Pas étonnant que la campagne mette de l’avant des métiers de soudeur.euse ou de camionneur.euse. Mais le nerf de la guerre demeure l’accès à la propriété, un rêve réalisable à Victo, avec une piscine en plus. « On a fait des études pour voir ce qui attire les gens. Ici, le pouvoir d’achat est très bien. On peut se permettre une maison », assure Tania Hurtubise-Forget.
Aux prises avec une population vieillissante comme ailleurs, Victoriaville a besoin de relève et pas nécessairement des familles, note la chargée de projet. « On vise aussi des gens issus de l ’immigration, déjà installés à Québec ou Montréal et qui vivent une certaine désillusion. Des gens insatisfaits qui cherchent quelque chose de stable, une autre option », résume-t-elle.
Le bonheur à dix minutes de Victo
Un profil semblable à celui de Samia, qui a fait le saut il y a environ trois ans, peu de temps après son arrivée au Québec. « Je suis arrivée d’Algérie, et j’ai retrouvé ma sœur à Montréal. J’ai alors suivi un programme pour trouver une job en région, en plus de participer à quelques salons de l’emploi », raconte la femme de 39 ans, qui était ingénieure mécanique spécialisée en transport ferroviaire dans son pays d’origine.
«Montréal me manquait au début, mais je me suis bien installée et j’ai acheté une maison, ce qui n’aurait jamais été possible là-bas»
Comme son diplôme n’est pas reconnu ici, elle s’est trouvé un boulot en contrôle de la qualité dans une industrie de la région de Victoriaville, où elle travaille depuis. « J’étudie à temps partiel dans l’espoir d’obtenir mes équivalences », souligne Samia.
Après une courte période d’adaptation, elle n’a que de bons mots pour sa région d’adoption. « Montréal me manquait au début, mais je me suis bien installée et j’ai acheté une maison, ce qui n’aurait jamais été possible là-bas », admet Samia, qui s’ennuie maintenant de son coin de pays lorsqu’elle va visiter sa famille à Montréal.
« Je préfère aller à Québec si j’ai le choix maintenant, c’est plus calme.

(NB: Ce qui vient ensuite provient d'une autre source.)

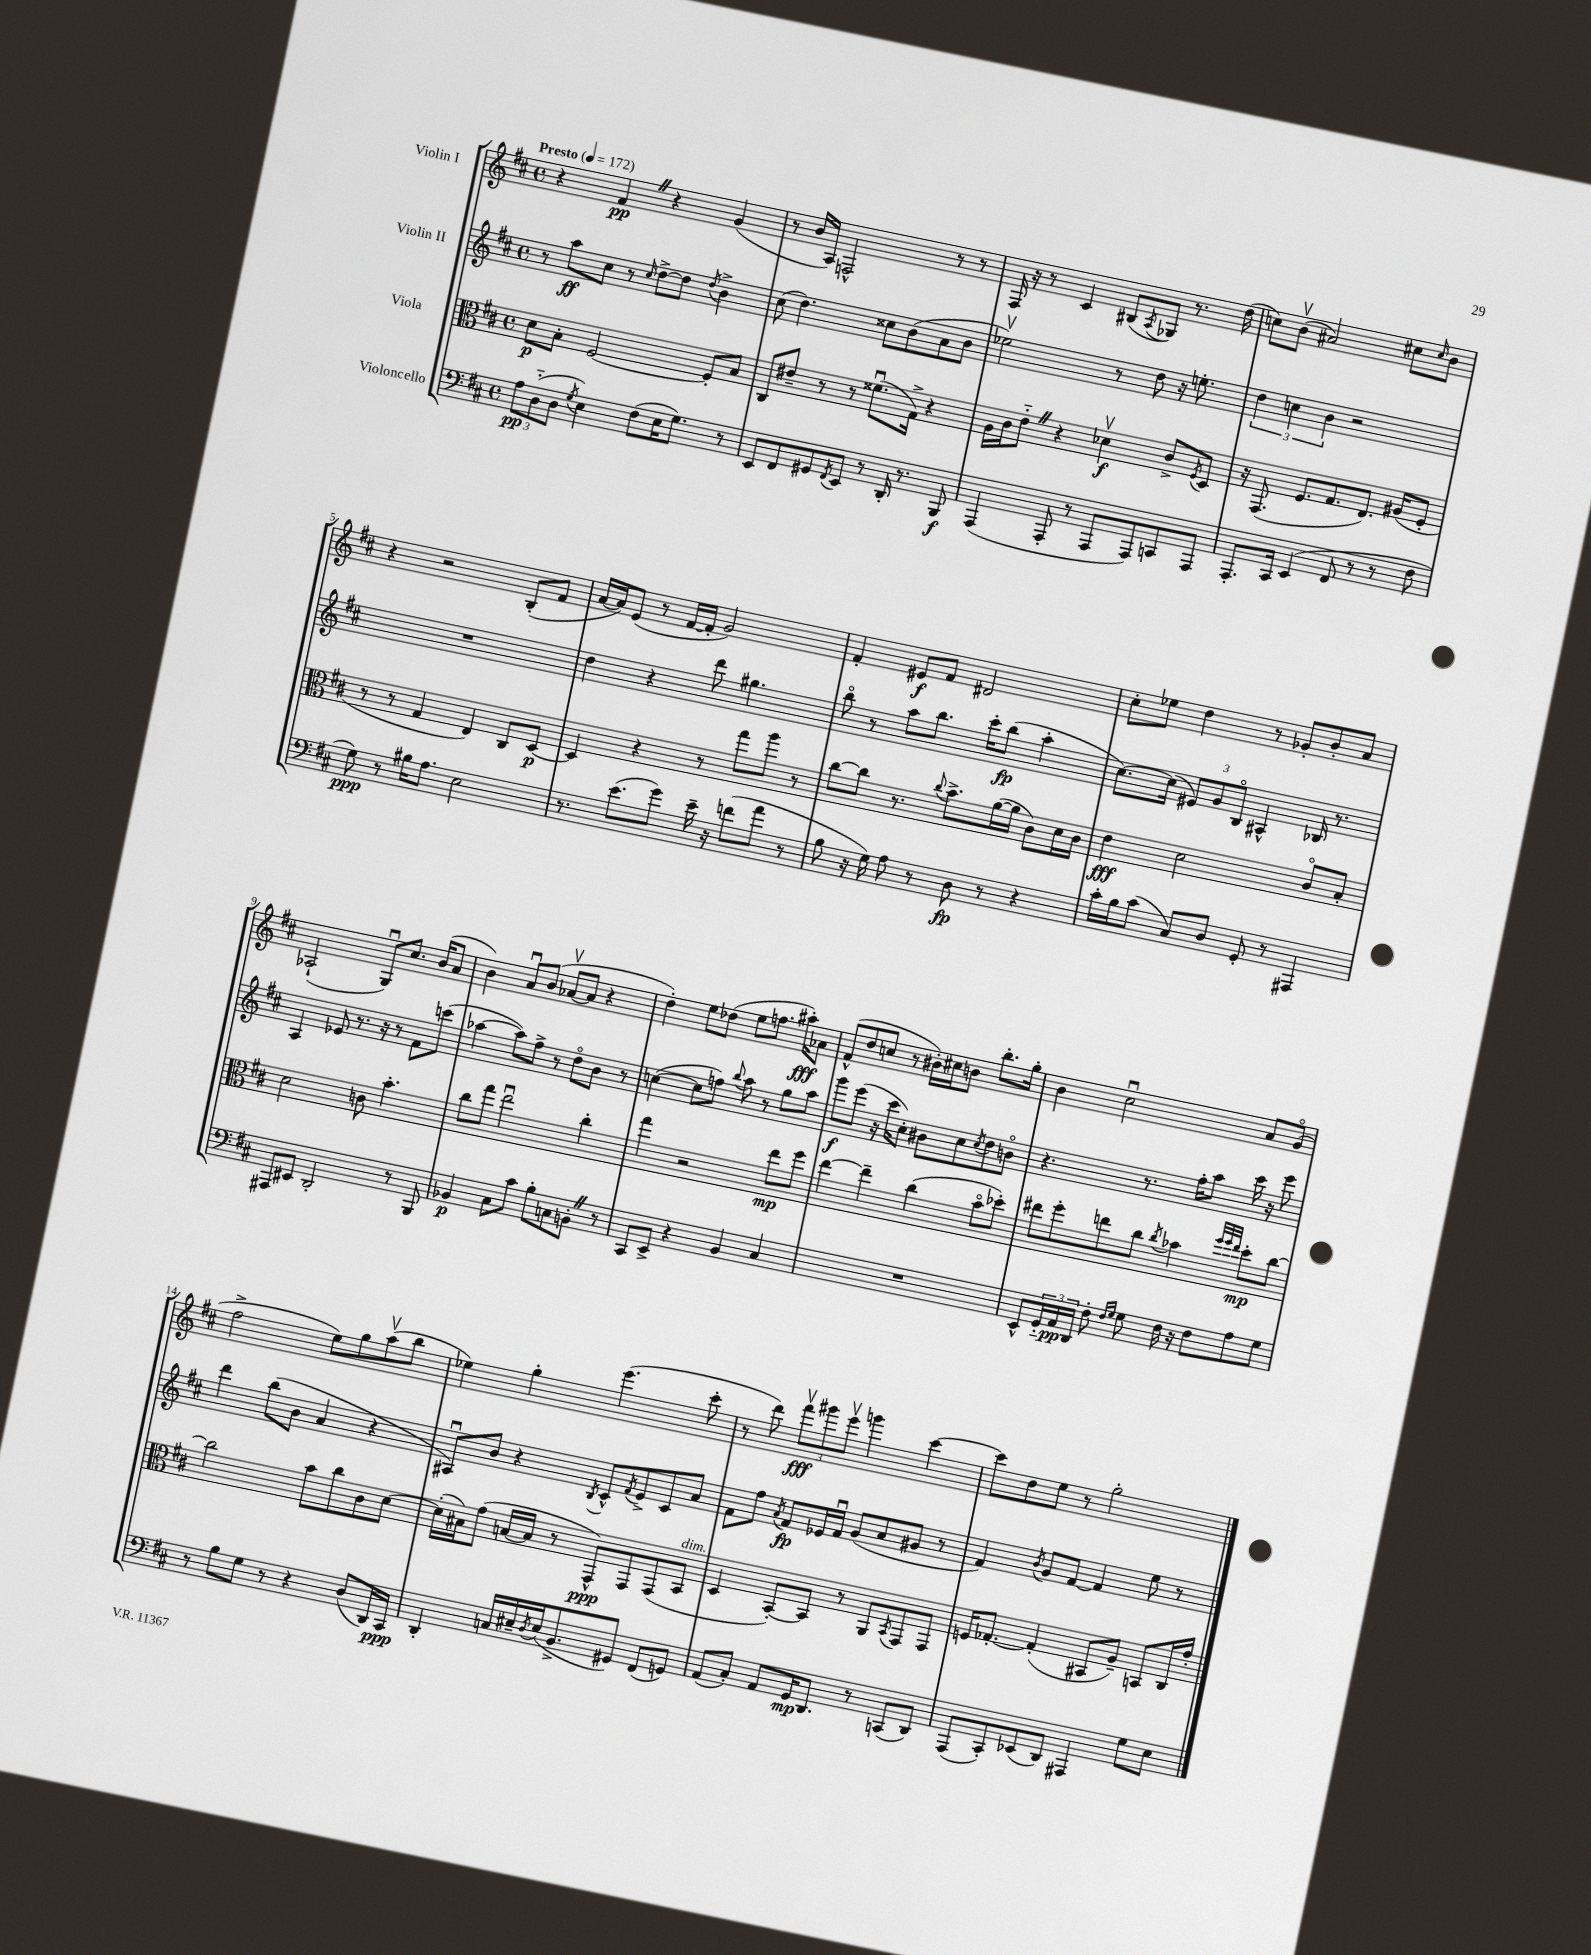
<<
\new StaffGroup <<
\new Staff = "s0" \with { instrumentName = "Violin I" } {
    \clef treble \key d \major \defaultTimeSignature \time 4/4 \tempo "Presto" 4 = 172
    r4 fis'4\pp \once \override BreathingSign.text = \markup { \musicglyph "scripts.caesura.straight" } \breathe r4 g'4( |
    r8 b'16 a16) f2-^ r8 r8 |
    fis16 r16 r8 cis'4 bis8( \acciaccatura { a8 } ges8) r8. d''16( |
    c''8) b'8\upbow( ais'2) cis''8 \grace { cis''16 } b'8 |
    r4 r2 b8-.( fis'8 |
    a'16~ a'16) e'8( r8 fis'16~ fis'16-. g'2) |
    fis'4-. eis'8\f fis'8 dis'2 |
    cis''8-. ees''8 d''4 r8 ges'8-. b'8-. a'8 |
    aes2-!( g8\downbow) cis''8. b'16( a'8 |
    b'4) a'8\downbow b'8( aes'8~\upbow aes'8 r4 |
    d''4-.) e''8 des''8( e''8 f''8. ais''16-.\fff) aes'8 |
    fis'8-^( d''8 c''8 r8 bis'16-.) cis''16 b'8 b''8.-. g''16-. |
    b'4 cis''2\downbow a'8 g'8\flageolet( |
    fis''2-> e''8) g''8 a''8\upbow( b''8 |
    ees''4) g''4-. e'''4.( cis'''8-. |
    r8 d'''8) \tuplet 3/2 { fis'''8\upbow\fff gis'''8 e'''8\upbow } g'''4 cis'''4~ |
    cis'''8 d''8 e''8 r8 g''2-. \bar "|." |
}
\new Staff = "s1" \with { instrumentName = "Violin II" } {
    \clef treble \key d \major \defaultTimeSignature \time 4/4
    r8 a''8\ff cis''8 r8 \grace { cis''16 } d''8~-> d''8 \acciaccatura { d''8 } b'4-> |
    cis''8( d''4.) cisis''8 b'8( a'8 b'8 |
    ees''2\upbow) r8 d''8 r16 e''8.-. |
    \tuplet 3/2 { d''4 c''4 b'4 } r2 |
    R1 |
    d''4 r4 d'''8 gis''4. |
    b''8\flageolet r8 a''8 b''8. cis'''16-. b''8\fp( a''4-. |
    cis''8.~) cis''16( \tuplet 3/2 { eis'8) g'8 b8\flageolet } ais4-^ bes16 r8. |
    a4 ees'8 r8. r16 r8 fis'8 c'''8( |
    aes''4~ aes''8) fis''8-> r8 d''8\flageolet b'8 r8 |
    c''4~( c''8 f''8) \appoggiatura { b''8 } a''8 r8 g''8 a''8 |
    g'''8\f e'''8( r16 cis'''16 cis''8-.) bis'8 cis''8 \acciaccatura { cis''8 } d''8 b'8\flageolet |
    r4. r8. fis''16-. a''8 cis'''16 r16 e'''8 |
    d'''4 b''8( b'8 a'4 r4 |
    ais8\downbow) b'8 r4 \acciaccatura { b8 } cis'8-^ \acciaccatura { fis'8 } e'8-> cis'8 a'8 |
    fis'8 fis''8 \acciaccatura { a'8 } fis'8\fp ees'16 fis'16\downbow g'8( a'8 gis'8 r8 |
    fis'4) \acciaccatura { b'8 } g'8 fis'8~ fis'4 e''8 r8 \bar "|." |
}
\new Staff = "s2" \with { instrumentName = "Viola" } {
    \clef alto \key d \major \defaultTimeSignature \time 4/4
    d'8\p b8-. fis2~ fis8-. b8 |
    cis8 eis'8-- r8 r8 fisis'8.\downbow( g16->) r4 |
    a16 cis'16 e'8-_ \once \override BreathingSign.text = \markup { \musicglyph "scripts.caesura.straight" } \breathe r4 des'4\upbow\f cis'8-> \acciaccatura { fis8 } d8 |
    r16 g,8.( fis8. g8. e8.) ais16( fis8-. |
    r8 r8 g4 e4) cis8 d8~\p |
    d4 r4 r8 g''8 a''8 r8 |
    cis''8~ cis''8 r8. \appoggiatura { cis''8 } b'8.-> a'16~( a'16 cis'8) d'16 cis'16 |
    e'4\fff d'2 cis'8\flageolet b8-. |
    d'2 c'8 b'4.-. |
    cis''8 g''8 e''2\downbow cis''4-. |
    g''4 r2 e''8\mp fis''8 |
    e''4~ e''4-- cis''4( b'8\flageolet des''8-.) |
    eis''8 fis''8-. e''8 cis''8 \acciaccatura { cis''8 } bes'4 \grace { fis''32 fis''32 e''32 } d''8-.\mp cis''8~ |
    cis''2 b'8 cis''8 cis'8 d'8~ |
    d'16-.( bis16) g'8( b16~ b16 r8 g,8-^\ppp) g,8 g,8( b,8^\markup { \italic "dim." } |
    d4 b,8~-.) b,8 r8 a,8 \acciaccatura { b,8 } g,8 g,8 |
    f16 ges8.~-. ges4-.( bis,8 a8--) b,8 cis16 g'16-. \bar "|." |
}
\new Staff = "s3" \with { instrumentName = "Violoncello" } {
    \clef bass \key d \major \defaultTimeSignature \time 4/4
    \tuplet 3/2 { a8\pp d8-_( d8 } \acciaccatura { g8 } e4) fis8( e16 g8.) r8 |
    e,8 fis,8 gis,8 \acciaccatura { fis,8 } e,8 r8 d,16-. r8. b,,8\f |
    a,,4( a,,8-. r8 a,,8 a,,8) c,8 a,,8 |
    a,,8.-. cis,16 e,4( fis,8 r8 r8 fis8 |
    g8\ppp) r8 bis16 a8. e2 |
    r8. e'8.( g'8) e'16-- r16 f'8( a'8 r8 |
    b8 r16 g16) a8 r8 d8\fp r8 r4 |
    cis'16-. b16 cis'8( cis8) d8 g,8-. r8 ais,,4 |
    ais,,8 eis,8 d,2-. r8 b,,8 |
    bes,4\p cis8 cis'8 b8-. c8 b,8-. \once \override BreathingSign.text = \markup { \musicglyph "scripts.caesura.straight" } \breathe r8 |
    cis,8 e,8-> r4 b,4 cis4 |
    R1 |
    e,8-^ \tuplet 3/2 { g,16-_ a,16\pp d,16 } fis8-. \grace { fis16 g16 } g8 fis16 r16 fis8 a8 g8 |
    r8 b8 g8 r8 r4 d8( d,16) cis,16\ppp |
    d,4-. c16 eis16-- \acciaccatura { d8 } eis16( b,8.-> gis,8) fis,8( g,8) |
    a,8( cis8-.) a,8 g,16\mp d,8. r8 c,8( d,8) |
    a,,8( cis,8-.) ees,8( d,8) ais,,4 g8 e8 \bar "|." |
}
>>
>>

Si j’avais pas de famille à Montréal, j’irais toujours à Québec », confie Samia, qui habite à dix minutes du centre-ville de Victoriaville. « Je trouve les gens souriants, ils disent bonjour et demandent d’où je viens, sont curieux », louange-t-elle.
Samia n’a peut-être pas encore de piscine, mais elle a trouvé le bonheur à Victoriaville.
La MRC d’Arthabaska espère que plusieurs suivront son exemple, question de troquer les bouchons de circulation de l’autoroute métropolitaine pour les oiseaux du réservoir Beaudet.